[Chart analysis data]
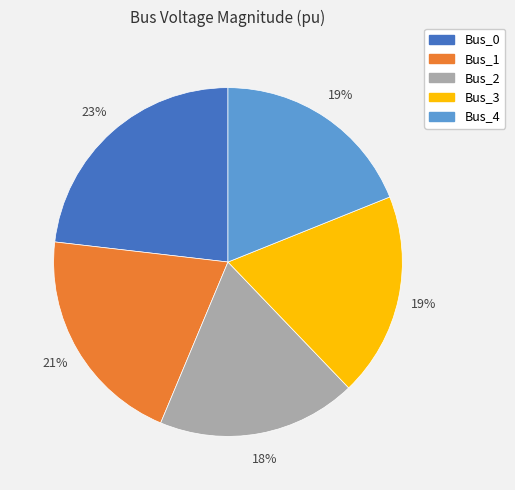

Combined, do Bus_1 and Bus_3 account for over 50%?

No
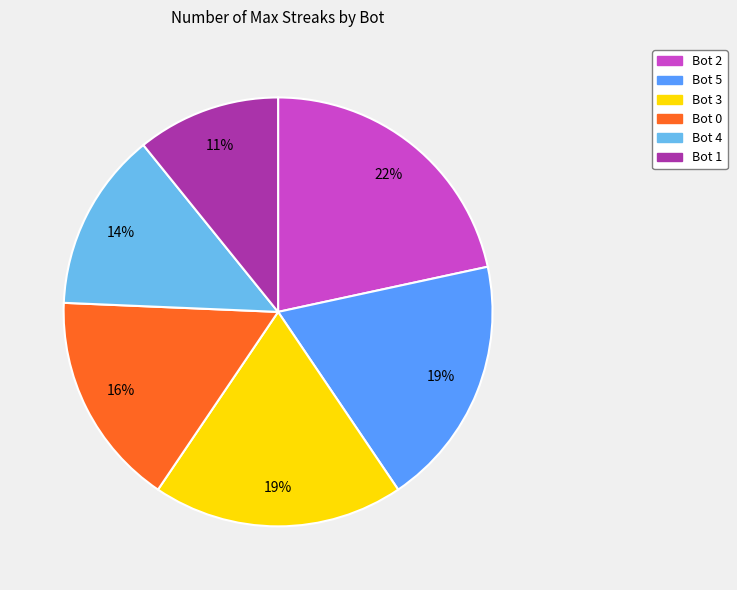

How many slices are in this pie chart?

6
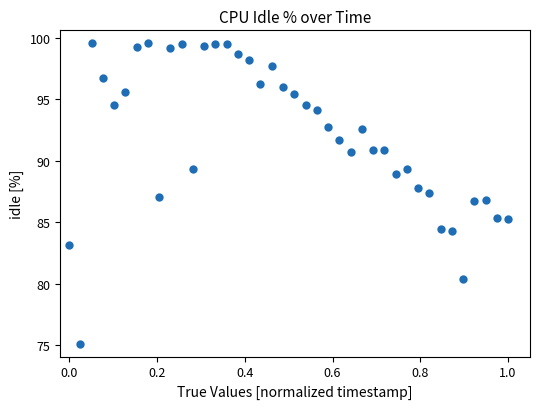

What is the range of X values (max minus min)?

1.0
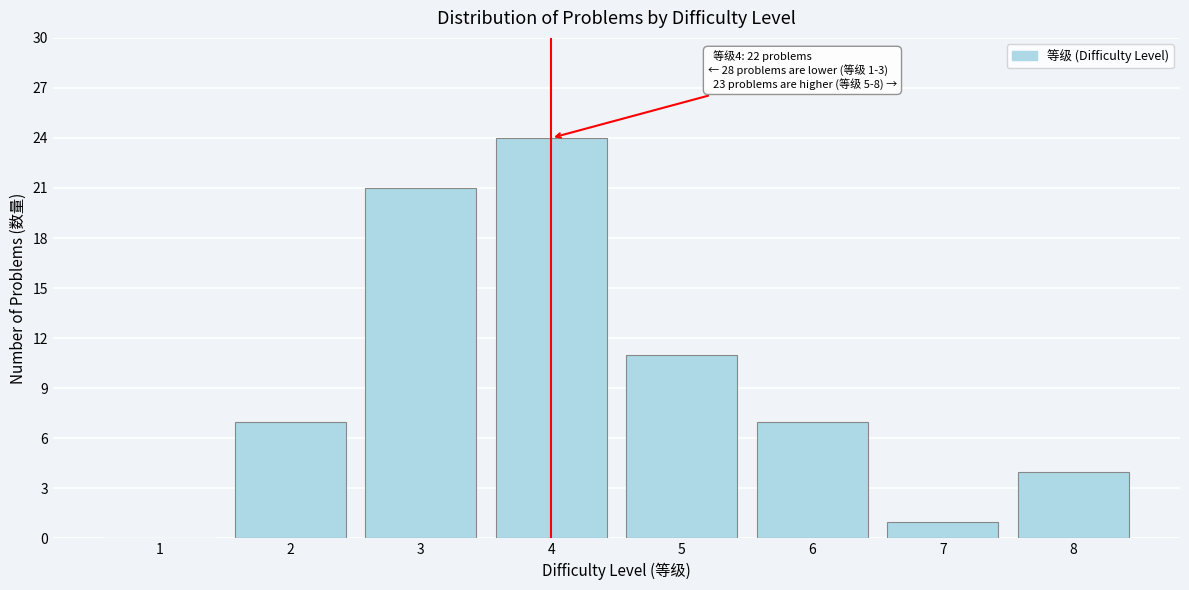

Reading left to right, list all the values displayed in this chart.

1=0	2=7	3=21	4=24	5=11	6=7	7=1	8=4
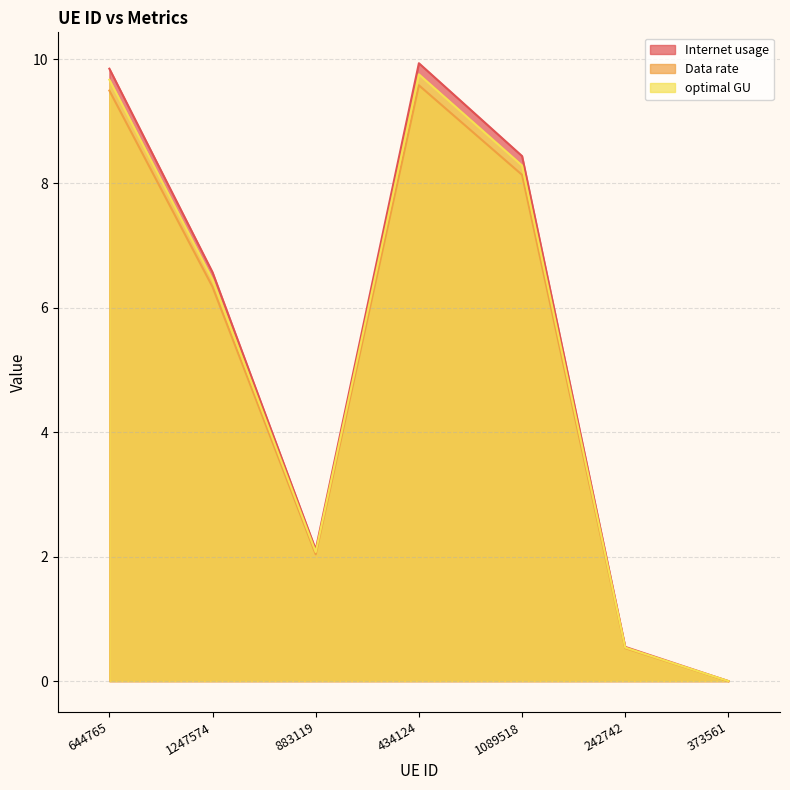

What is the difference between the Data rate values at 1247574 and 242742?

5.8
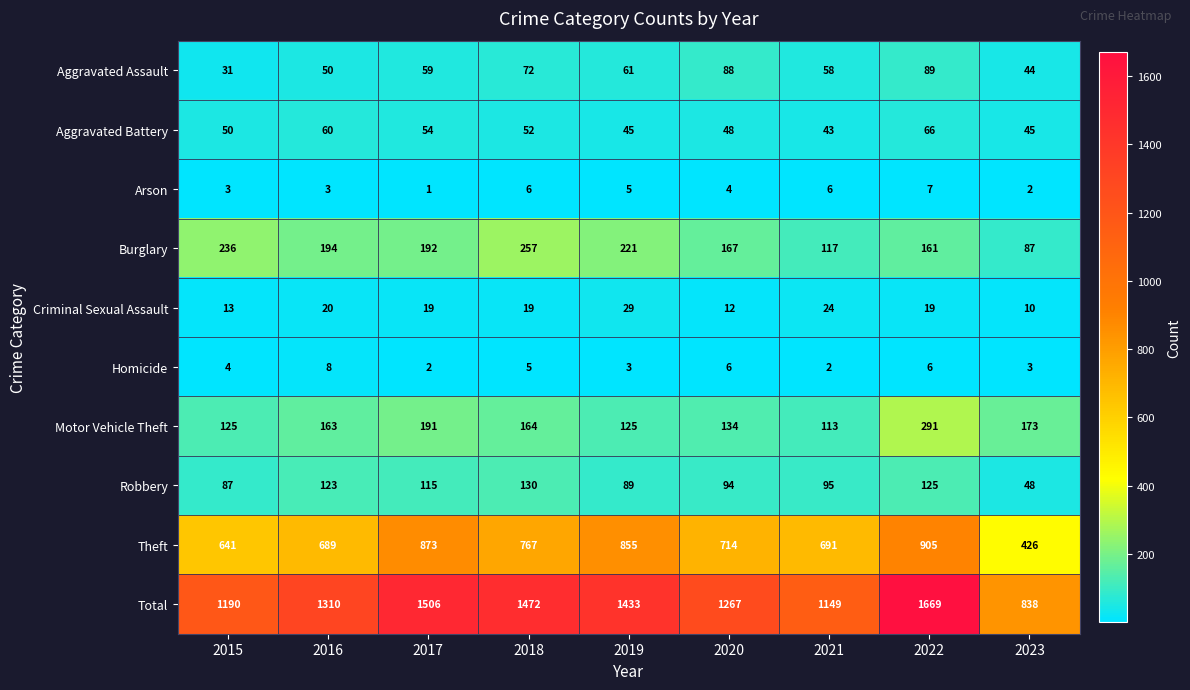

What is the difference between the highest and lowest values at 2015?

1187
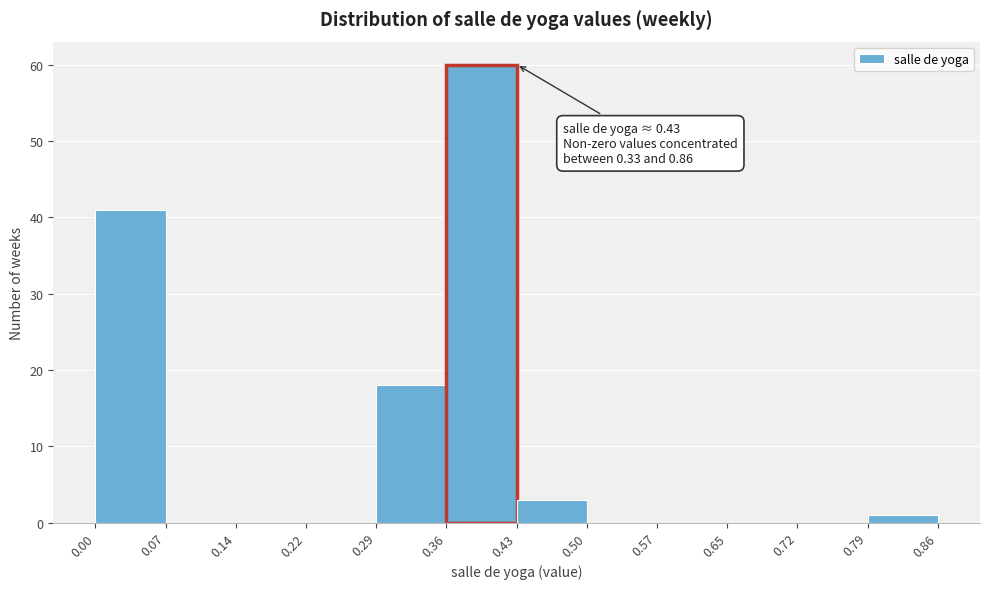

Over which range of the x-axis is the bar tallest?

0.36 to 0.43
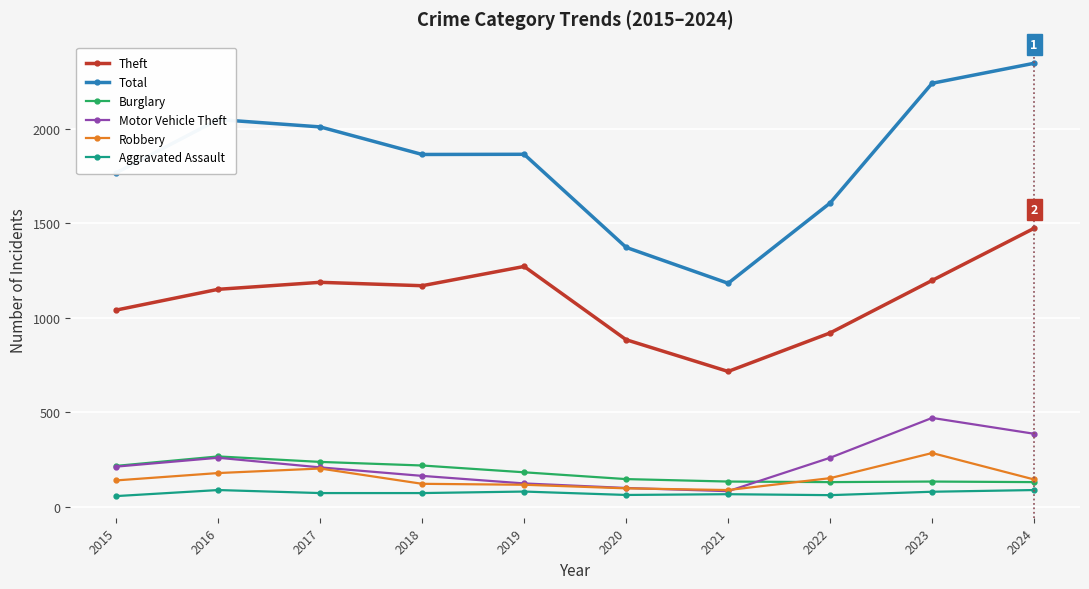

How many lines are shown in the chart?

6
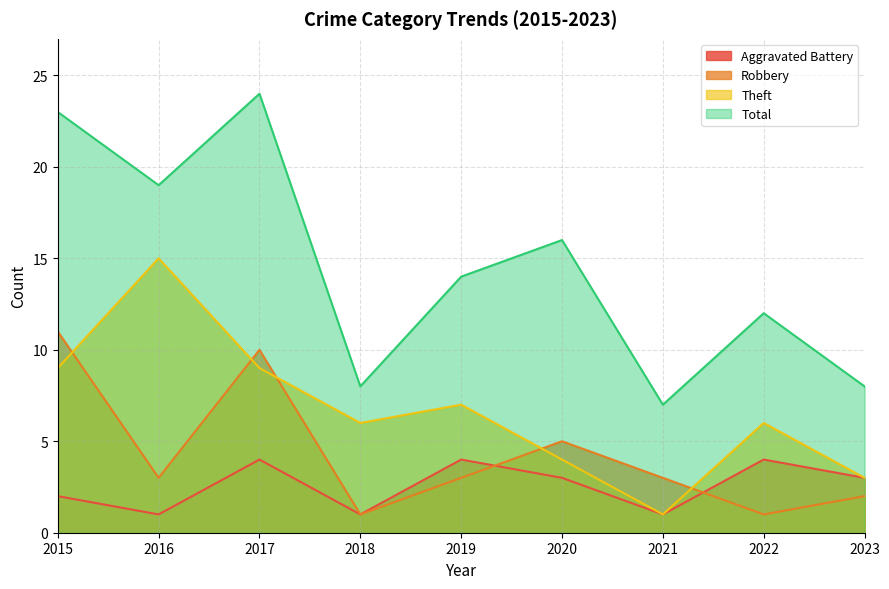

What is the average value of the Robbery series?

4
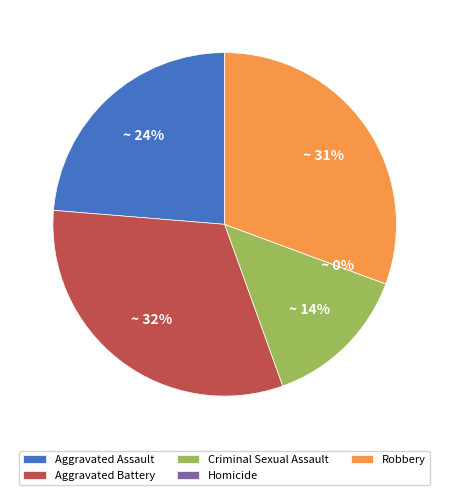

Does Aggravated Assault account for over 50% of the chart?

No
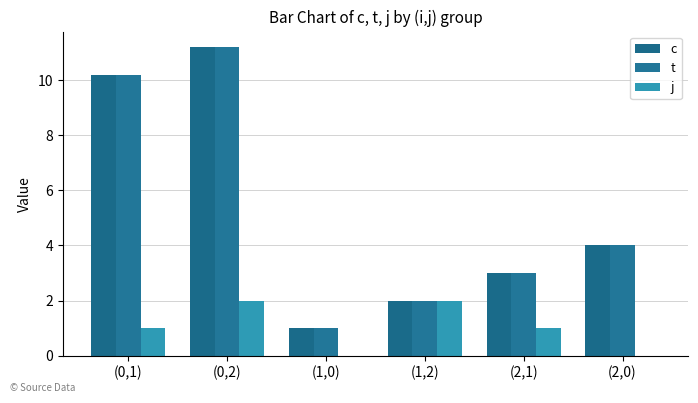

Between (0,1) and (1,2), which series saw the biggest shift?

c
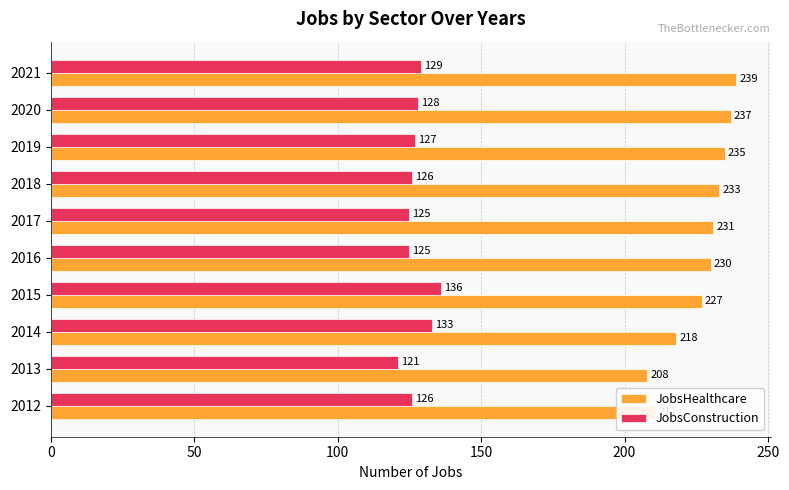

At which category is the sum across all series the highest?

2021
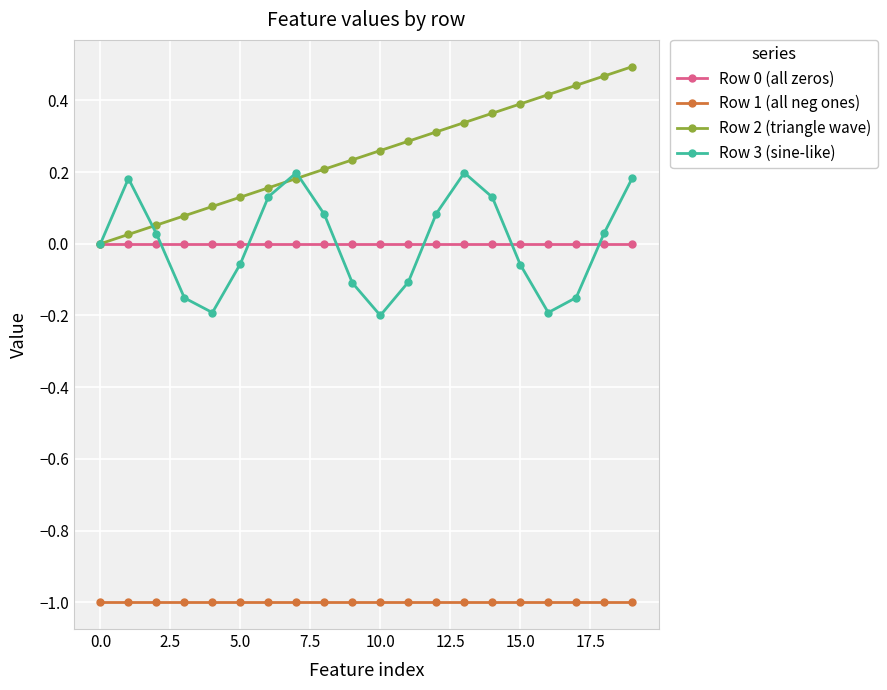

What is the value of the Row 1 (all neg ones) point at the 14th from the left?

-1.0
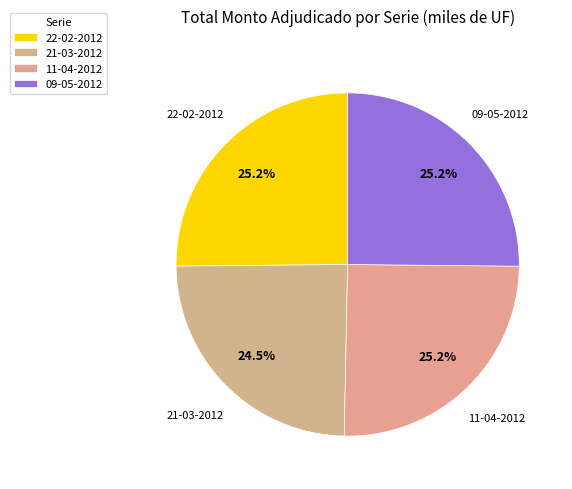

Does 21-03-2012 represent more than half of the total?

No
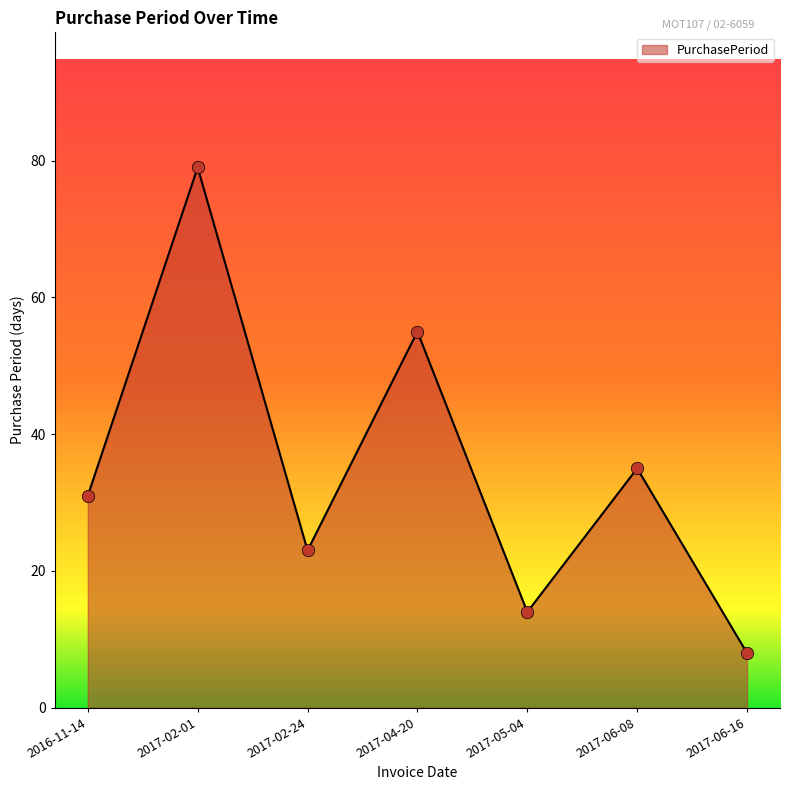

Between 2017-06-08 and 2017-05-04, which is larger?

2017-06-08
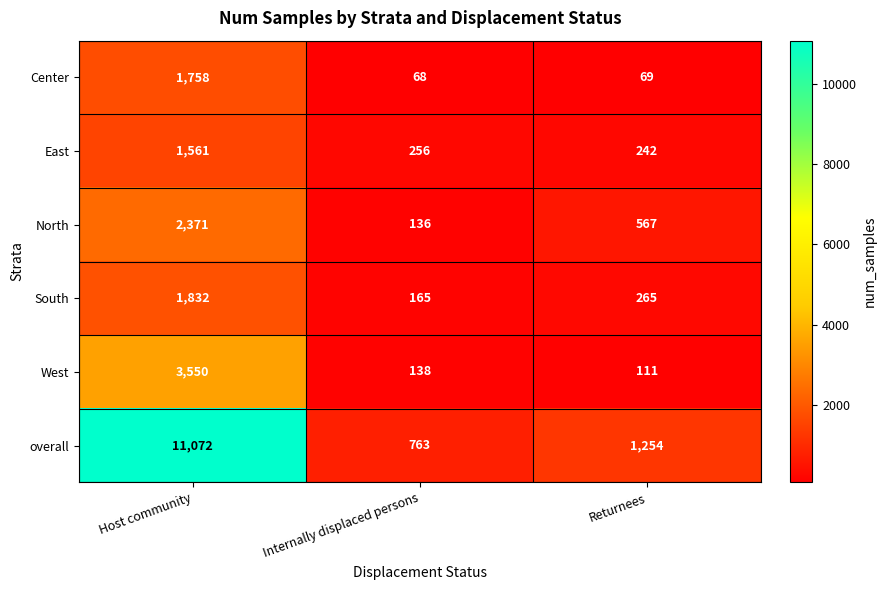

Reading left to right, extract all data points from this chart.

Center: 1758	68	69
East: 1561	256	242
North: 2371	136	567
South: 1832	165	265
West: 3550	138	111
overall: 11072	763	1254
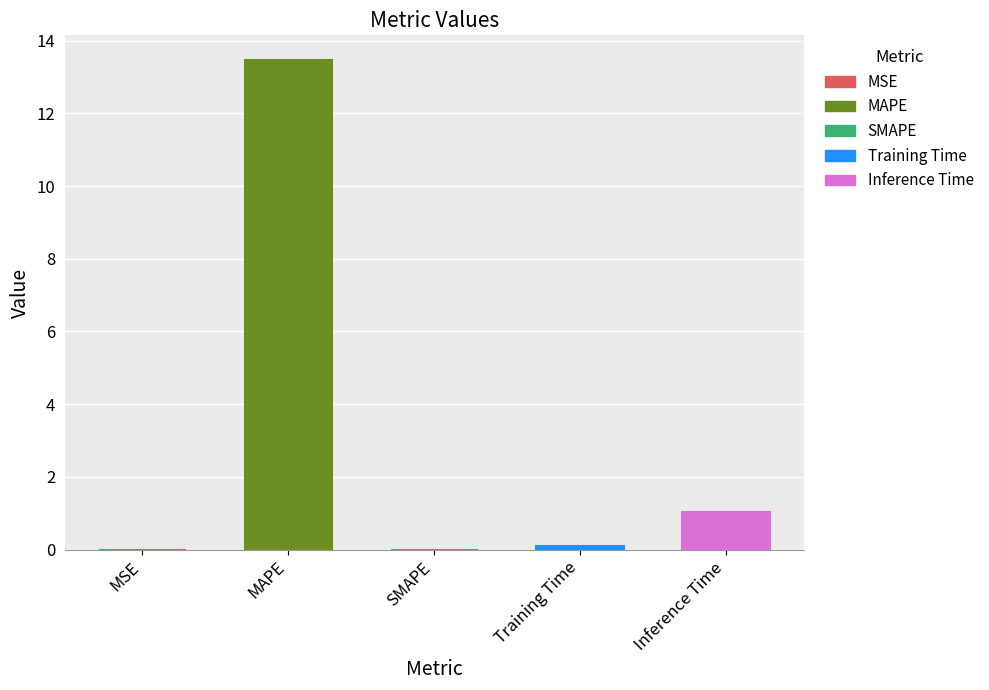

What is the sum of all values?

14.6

▸ **WRITTEN TASK**
Render the lines above as a JSON list of strings with one string per line, omitting blank lines and the picture lines.

▸ **RESPONSE TO THE EXERCISE**
[
  "Combined, do Bus_1 and Bus_3 account for over 50%?",
  "No",
  "How many slices are in this pie chart?",
  "6",
  "What is the range of X values (max minus min)?",
  "1.0",
  "Reading left to right, list all the values displayed in this chart.",
  "1=0\t2=7\t3=21\t4=24\t5=11\t6=7\t7=1\t8=4",
  "What is the difference between the Data rate values at 1247574 and 242742?",
  "5.8",
  "What is the difference between the highest and lowest values at 2015?",
  "1187",
  "Over which range of the x-axis is the bar tallest?",
  "0.36 to 0.43",
  "How many lines are shown in the chart?",
  "6",
  "What is the average value of the Robbery series?",
  "4",
  "Does Aggravated Assault account for over 50% of the chart?",
  "No",
  "Between (0,1) and (1,2), which series saw the biggest shift?",
  "c",
  "At which category is the sum across all series the highest?",
  "2021",
  "What is the value of the Row 1 (all neg ones) point at the 14th from the left?",
  "-1.0",
  "Does 21-03-2012 represent more than half of the total?",
  "No",
  "Between 2017-06-08 and 2017-05-04, which is larger?",
  "2017-06-08",
  "Reading left to right, extract all data points from this chart.",
  "Center: 1758\t68\t69",
  "East: 1561\t256\t242",
  "North: 2371\t136\t567",
  "South: 1832\t165\t265",
  "West: 3550\t138\t111",
  "overall: 11072\t763\t1254",
  "What is the sum of all values?",
  "14.6"
]